The yield curve inversion has reared its ugly head again with the typical market jitters, but this time it is accompanied by a few “friends” that could prompt concern.  As of today, the 3-month/10-year spread has a solidly negative relationship at 2.36% to 2.25%, respectively.  This alone is not too notable, despite what some of the “talking heads” may lead you to think.  I am skeptical of the research on this point since I think there are too many behavioral biases, externalities and other variables to effectively model causation.  But, when it is accompanied by other stats pointing in the same direction I take notice.

What is worrisome about it this time?  For the first time since 2016 Q4, the April ISM Purchasing Managers Index (PMI) has grown at its slowest level.  I am a fan of the PMI and the May PMI is due on Monday, June 3.  A continuation of this trend could be troublesome.  It could very well be a short term blip, but it is continuing a softening trend we have seen since March.  China, Mexico and Brexit pop up as the chief culprits influencing the stats; we are hopeful that market forces will help correct any imbalances, but it could take a while to adjust.

Another stat to take note of is the Conference Board Leading Economic Indicators (LEI).  It continued to show increases for February, March and April, but could be setting up for a surprise in May.  This stat covers many different aspects of the economy, including the impact of stock prices that could push the index down.

Market momentum has eased in May after a strong rally through April.  A few technical barriers have been crossed, but we are still (just barely) over the 200-day moving average.  A continuation of this trend is worrisome.

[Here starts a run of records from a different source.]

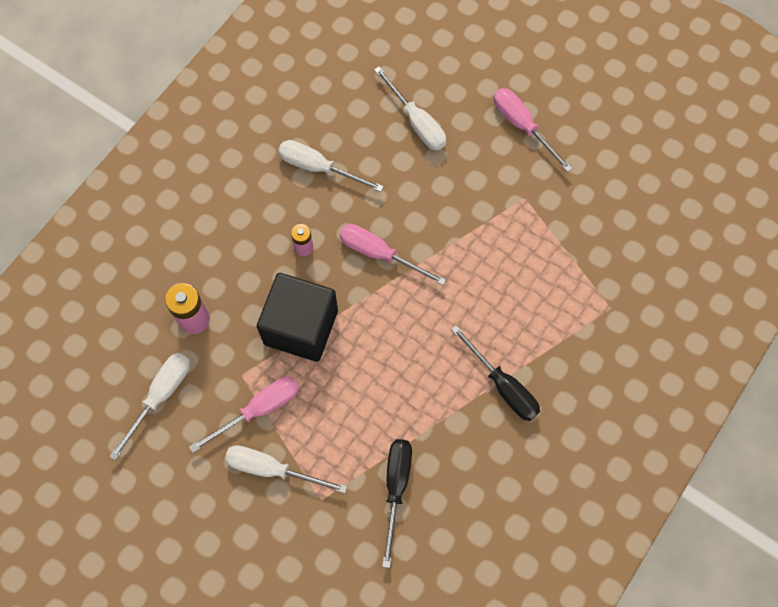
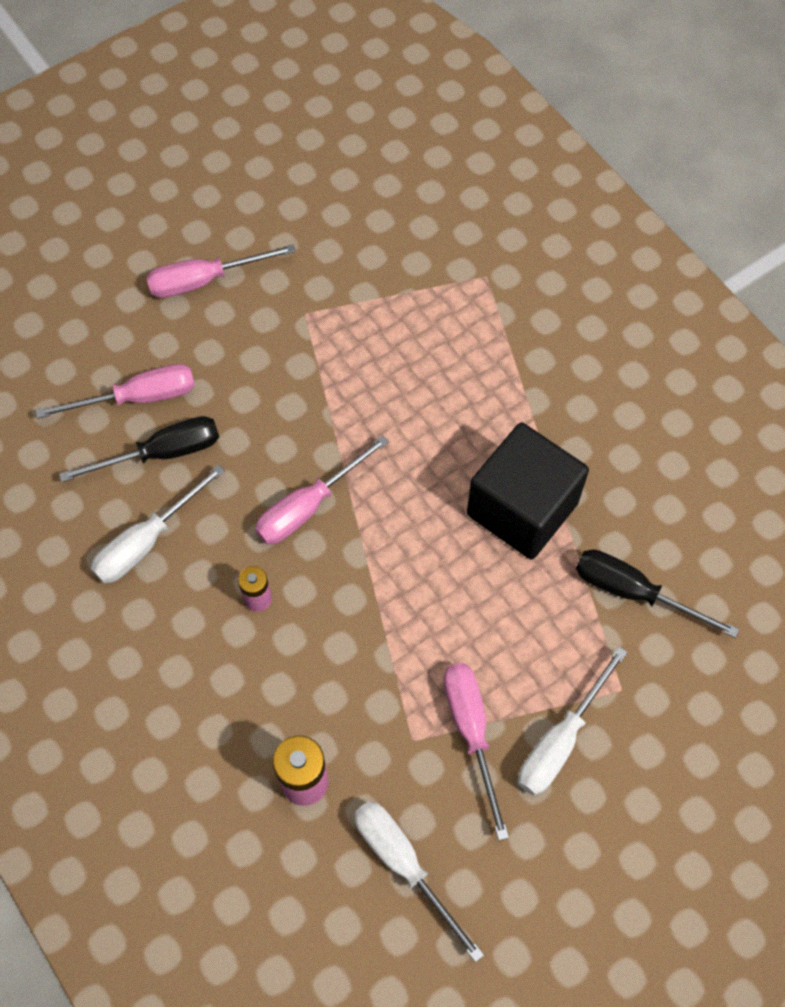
camera: 70 degrees left, 5 degrees down
(301, 327) = (373, 639): black cube -> black cube (522, 509)
(416, 122) = (138, 398): white screwdriver -> pink screwdriver
(503, 386) = (542, 425): black screwdriver -> black screwdriver (162, 453)

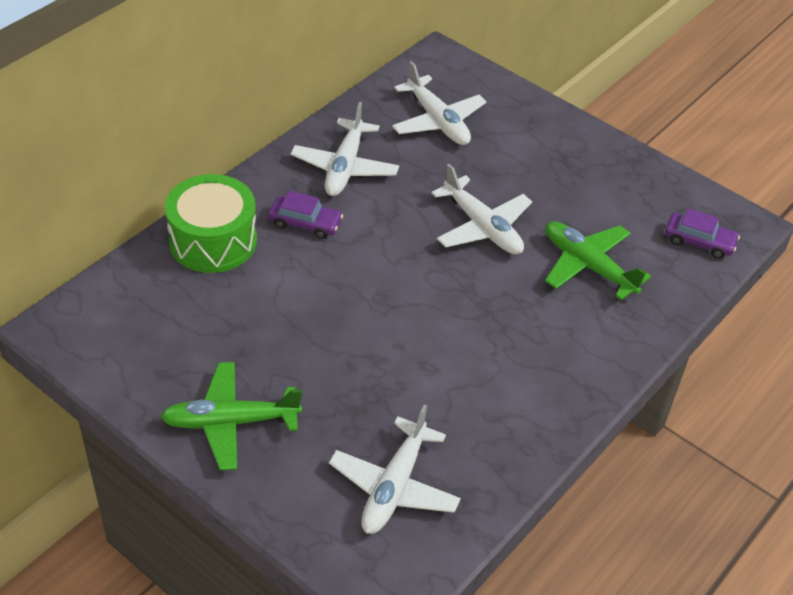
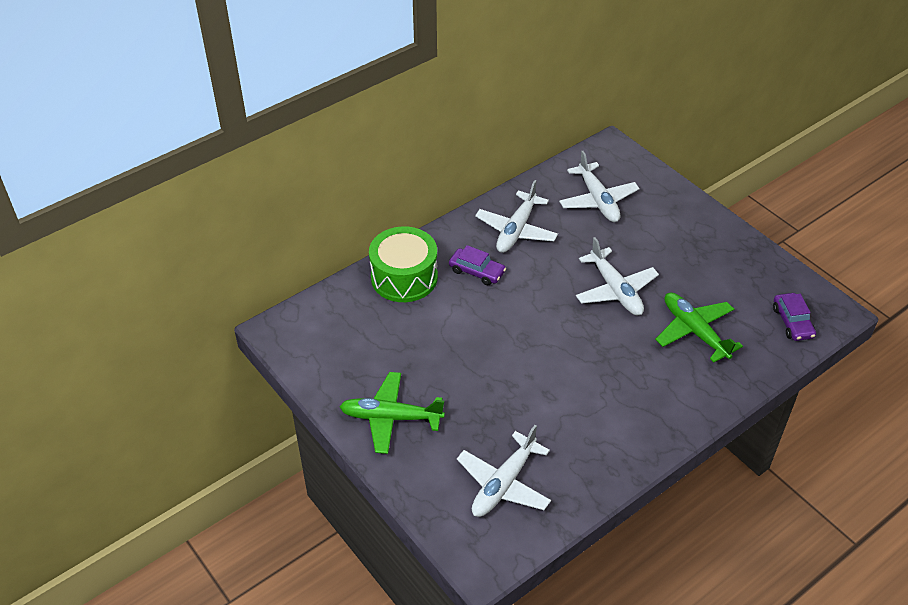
camera: 15 degrees right, 0 degrees up
(699, 241) = (792, 322): purple car -> purple car turned 45 degrees clockwise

Thankfully, all is not lost!  For one, the yield curve inversion is occurring with a general decline in rates.  U.S. Treasury bonds are a safe haven investment around the globe, so when there are geopolitical hiccups, it is logical that U.S. Treasuries get bid up in a “flight to quality.”  It certainly doesn’t hurt demand for U.S. treasuries that “negative” yielding sovereign debt still persists in large numbers around the Eurozone and elsewhere.  Also, corporate and high yield bond spreads have weakened a bit in May but continue to get a bid, so stable bond markets give comfort that we are not entering a crisis stage.